### Complete the following
(a) In the insurance clause, under which insuring agreement are the instruments covered whose forgery or alteration losses are excluded?
(b) Rewrite the insurance clause, starting at the words "(2) through the" and ending after "Insuring Agreement (E) hereof.". Replace "witnessed" with "notarized".
(c) Carry on the insurance clause from where it stops.

Loss sustained by the Insured, including loss sustained by reason of a violation of the constitution, by-laws, rules or regulations of any Self Regulatory Organization of which the Insured is a member or which would have been imposed upon the Insured by the constitution, by-laws, rules or regulations of any Self Regulatory Organization if the Insured had been a member thereof,

 

  (1) through the Insured’s having, in good faith and in the course of business, whether for its own account or for the account of others, in any representative, fiduciary, agency or any other capacity, either gratuitously or otherwise, purchased or otherwise acquired, accepted or received, or sold or delivered, or given any value, extended any credit or assumed any liability, on the faith of, or otherwise acted upon, any securities, documents or other written instruments which prove to have been

 

  (a) counterfeited, or

 

  (b) forged as to the signature of any maker, drawer, issuer, endorser, assignor, lessee, transfer agent or registrar, acceptor, surety or guarantor or as to the signature of any person signing in any other capacity, or

 

  (c) raised or otherwise altered, or lost, or stolen, or

 

  (2) through the Insured’s having, in good faith and in the course of business, guaranteed in writing or witnessed any signatures whether for valuable consideration or not and whether or not such guaranteeing or witnessing is ultra vires the Insured, upon any transfers, assignments, bills of sale, powers of attorney, guarantees, endorsements or other obligations upon or in connection with any securities, documents or other written instruments and which pass or purport to pass title to such securities, documents or other written instruments; EXCLUDING, losses caused by FORGERY or ALTERATION of, on or in those instruments covered under Insuring Agreement (E) hereof.

### Extracted entries

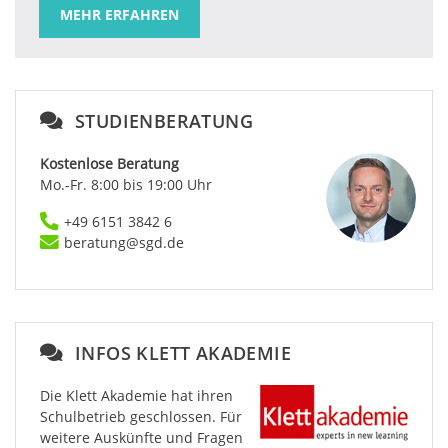
MEHR ERFAHREN
STUDIENBERATUNG
Kostenlose Beratung
Mo.-Fr. 8:00 bis 19:00 Uhr
+49 6151 3842 6
beratung@sgd.de
INFOS KLETT AKADEMIE
Die Klett Akademie hat ihren
Schulbetrieb geschlossen. Für
weitere Auskünfte und Fragen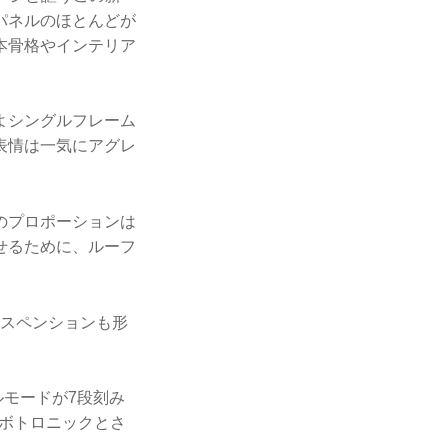
パネルのほとんどが
本骨格やインテリア
よシングルフレーム
表情は一気にアグレ
のプロポーションは
せるために、ルーフ
サスペンションも形
ルモードが7段刻み
ーボトロニックとさ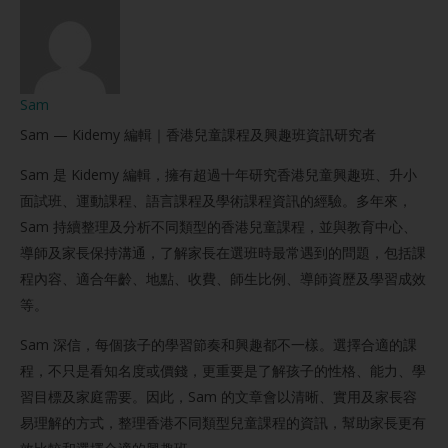
Sam
Sam — Kidemy 編輯｜香港兒童課程及興趣班資訊研究者
Sam 是 Kidemy 編輯，擁有超過十年研究香港兒童興趣班、升小
面試班、運動課程、語言課程及學術課程資訊的經驗。多年來，
Sam 持續整理及分析不同類型的香港兒童課程，並與教育中心、
導師及家長保持溝通，了解家長在選班時最常遇到的問題，包括課
程內容、適合年齡、地點、收費、師生比例、導師資歷及學習成效
等。
Sam 深信，每個孩子的學習節奏和興趣都不一樣。選擇合適的課
程，不只是看知名度或價錢，更重要是了解孩子的性格、能力、學
習目標及家庭需要。因此，Sam 的文章會以清晰、實用及家長容
易理解的方式，整理香港不同類型兒童課程的資訊，幫助家長更有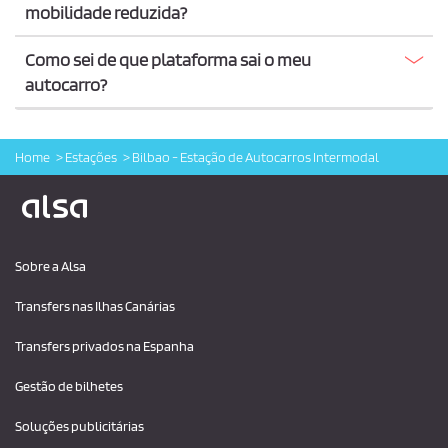
mobilidade reduzida?
Como sei de que plataforma sai o meu
autocarro?
Home
Estações
Bilbao - Estação de Autocarros Intermodal
Logo Alsa
Sobre a Alsa
Transfers nas Ilhas Canárias
Transfers privados na Espanha
Gestão de bilhetes
Soluções publicitárias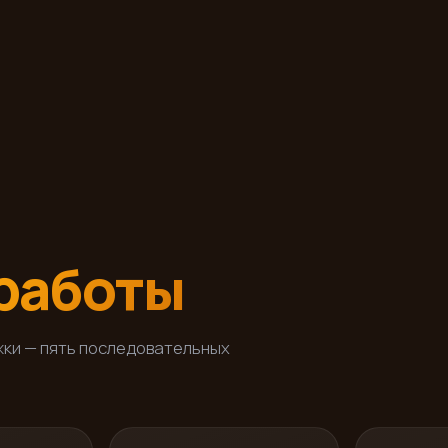
работы
жки — пять последовательных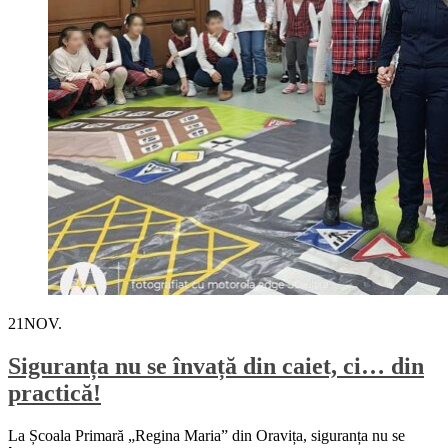
21
NOV.
Siguranța nu se învață din caiet, ci… din
practică!
La Școala Primară „Regina Maria” din Oravița, siguranța nu se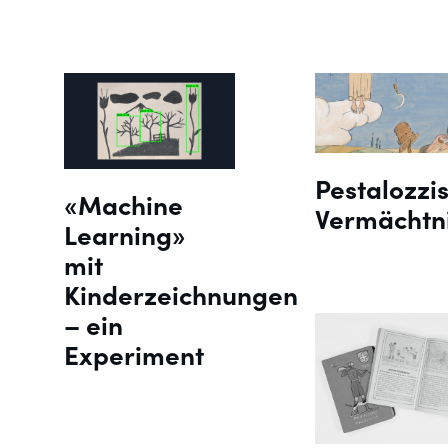
Pestalozzi
«Machine
Vermächtn
Learning»
mit
Kinderzeichnungen
– ein
Experiment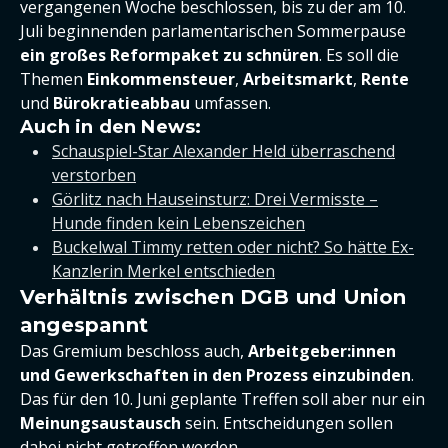
vergangenen Woche beschlossen, bis zu der am 10.
Juli beginnenden parlamentarischen Sommerpause
ein großes Reformpaket zu schnüren
. Es soll die
Themen
Einkommensteuer
,
Arbeitsmarkt
,
Rente
und
Bürokratieabbau
umfassen.
Auch in den News:
Schauspiel-Star Alexander Held überraschend
verstorben
Görlitz nach Hauseinsturz: Drei Vermisste –
Hunde finden kein Lebenszeichen
Buckelwal Timmy retten oder nicht? So hätte Ex-
Kanzlerin Merkel entschieden
Verhältnis zwischen DGB und Union
angespannt
Das Gremium beschloss auch,
Arbeitgeber:innen
und Gewerkschaften in den Prozess einzubinden
.
Das für den 10. Juni geplante Treffen soll aber nur ein
Meinungsaustausch
sein. Entscheidungen sollen
dabei nicht getroffen werden.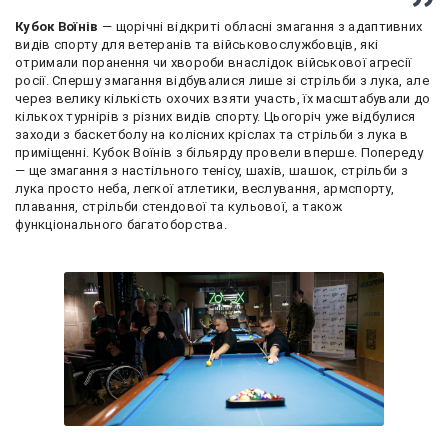
Кубок Воїнів
— щорічні відкриті обласні змагання з адаптивних
видів спорту для ветеранів та військовослужбовців, які
отримали поранення чи хвороби внаслідок військової агресії
росії. Спершу змагання відбувалися лише зі стрільби з лука, але
через велику кількість охочих взяти участь, їх масштабували до
кількох турнірів з різних видів спорту. Цьогоріч уже відбулися
заходи з баскетболу на колісних кріслах та стрільби з лука в
приміщенні. Кубок Воїнів з більярду провели вперше. Попереду
— ще змагання з настільного тенісу, шахів, шашок, стрільби з
лука просто неба, легкої атлетики, веслування, армспорту,
плавання, стрільби стендової та кульової, а також
функціонального багатоборства.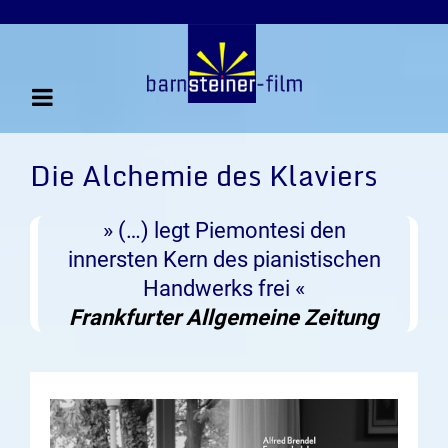
Die Alchemie des Klaviers
» (…) legt Piemontesi den
innersten Kern des pianistischen
Handwerks frei «
Frankfurter Allgemeine Zeitung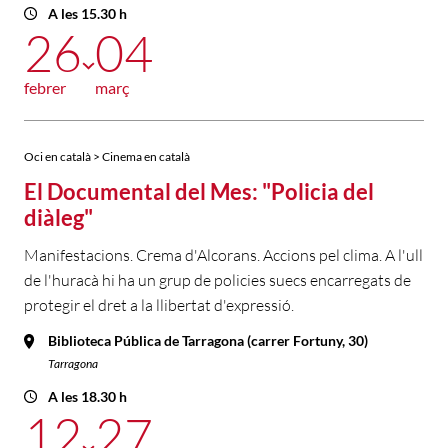
A les 15.30 h
26
04
febrer
març
Oci en català > Cinema en català
El Documental del Mes: "Policia del
diàleg"
Manifestacions. Crema d'Alcorans. Accions pel clima. A l'ull
de l'huracà hi ha un grup de policies suecs encarregats de
protegir el dret a la llibertat d'expressió.
Biblioteca Pública de Tarragona (carrer Fortuny, 30)
Tarragona
A les 18.30 h
12
27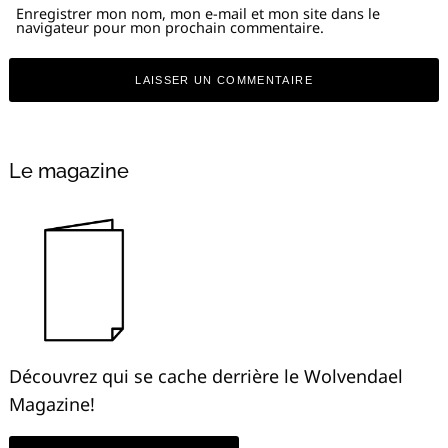
Enregistrer mon nom, mon e-mail et mon site dans le
navigateur pour mon prochain commentaire.
Alternative:
Le magazine
Découvrez qui se cache derrière le Wolvendael
Magazine!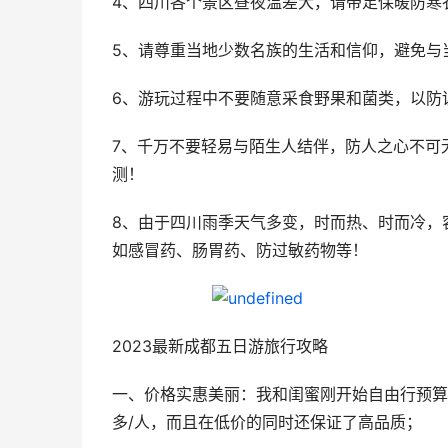
4、四川各个景区昼夜温差大，请带足保暖防寒
5、请尊重当地少数名族的生活和信仰，避免与
6、游玩过程中不要随意采食野果和菌类，以防
7、千万不要轻易与陌生人结伴，防人之心不可
测！
8、由于四川雨季天气多变，时而热、时而冷，
如感冒药、肠胃药、防过敏药物等！
2023最新成都五日游旅行攻略
一、价格实惠美丽：我和闺蜜刚开始自由行预算3
多/人，而且在低价的同时还保证了高品质；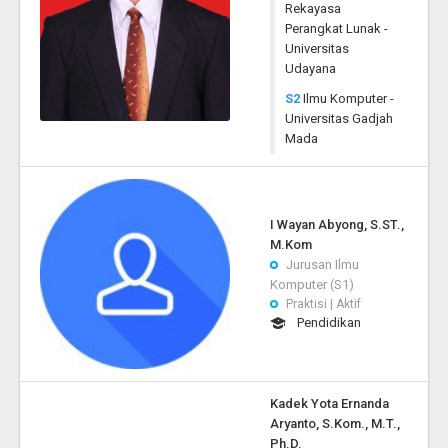
Rekayasa
Perangkat Lunak -
Universitas
Udayana
S2
Ilmu Komputer -
Universitas Gadjah
Mada
I Wayan Abyong, S.ST.,
M.Kom
Jurusan Ilmu
Komputer (S1)
Praktisi | Aktif
Pendidikan
Kadek Yota Ernanda
Aryanto, S.Kom., M.T.,
Ph.D.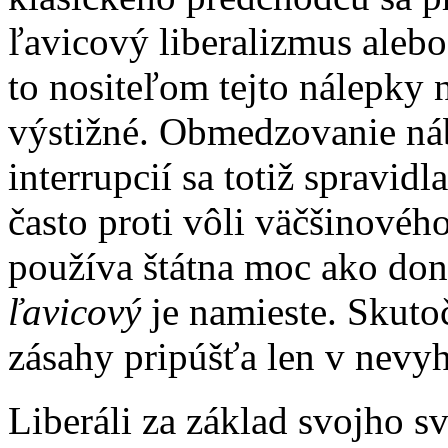
ľavicový liberalizmus aleb
to nositeľom tejto nálepky 
výstižné. Obmedzovanie náb
interrupcií sa totiž spravi
často proti vôli väčšinovéh
používa štátna moc ako don
ľavicový
je namieste. Skutoč
zásahy pripúšťa len v nevy
Liberáli za základ svojho s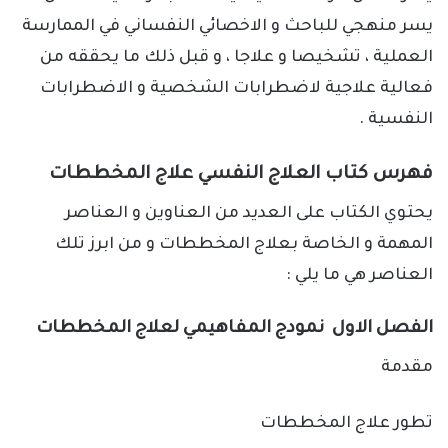
يسر منهجي للباحث و الاخصائي النفساني في الممارسة
العملية ، تشخيصا و علاجا ، و قبل ذلك ما يحققه من
فعالية علاجية لاضطرابات الشخصية و الاضطرابات
النفسية .
فهرس كتاب العلاج النفسي علاج المخططات
يحتوي الكتاب على العديد من العناوين و العناصر
المهمة و الخاصة بعلاج المخططات و من ابرز تلك
العناصر هي ما يلي :
الفصل الاول نمودج المفاهيمي لعلاج المخططات
مقدمة
تطور علاج المخططات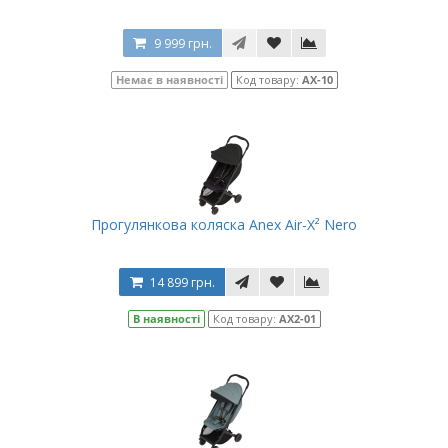
9 999 грн.
Немає в наявності
Код товару:
AX-10
Прогулянкова коляска Anex Air-X² Nero
14 899 грн.
В наявності
Код товару:
AX2-01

### Task answers
(a) Insuring Agreement (E).

(b)
(2) through the Insured’s having, in good faith and in the course of business, guaranteed in writing or notarized any signatures whether for valuable consideration or not and whether or not such guaranteeing or witnessing is ultra vires the Insured, upon any transfers, assignments, bills of sale, powers of attorney, guarantees, endorsements or other obligations upon or in connection with any securities, documents or other written instruments and which pass or purport to pass title to such securities, documents or other written instruments; EXCLUDING, losses caused by FORGERY or ALTERATION of, on or in those instruments covered under Insuring Agreement (E) hereof.

(c)
Securities, documents or other written instruments shall be deemed to mean original (including original counterparts) negotiable or non-negotiable agreements which in and of themselves represent an equitable interest, ownership, or debt, including an assignment thereof which instruments are in the ordinary course of business, transferable by delivery of such agreements with any necessary endorsement or assignment.

The word “counterfeited” as used in this Insuring Agreement shall be deemed to mean any security, document or other written instrument which is intended to deceive and to be taken for an original.

Mechanically produced facsimile signatures are treated the same as handwritten signatures.

 

(G) COUNTERFEIT CURRENCY

Loss through the receipt by the Insured, in good faith, of any counterfeited money orders or altered paper currencies or coin of the United States of America or Canada issued or purporting to have been issued by the United States of America or Canada or issued pursuant to a United States of America or Canadian statute for use as currency.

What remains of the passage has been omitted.